EXERCISE DETAILS:
Give a single number in reply. It is the count of lines below that contain the string "right".

*** Opening of DATA FOR THIS TASK ***

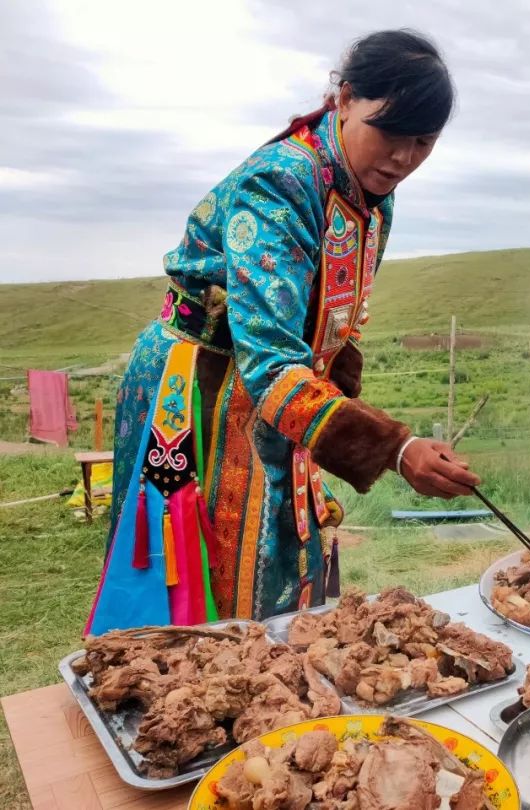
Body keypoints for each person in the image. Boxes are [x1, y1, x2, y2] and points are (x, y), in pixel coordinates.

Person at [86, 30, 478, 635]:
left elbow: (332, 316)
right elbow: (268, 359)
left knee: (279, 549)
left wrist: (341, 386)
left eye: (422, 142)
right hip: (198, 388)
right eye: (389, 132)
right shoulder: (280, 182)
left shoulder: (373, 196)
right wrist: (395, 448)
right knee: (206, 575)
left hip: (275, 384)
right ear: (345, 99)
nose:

*** Close of DATA FOR THIS TASK ***

YOUR RESPONSE:
7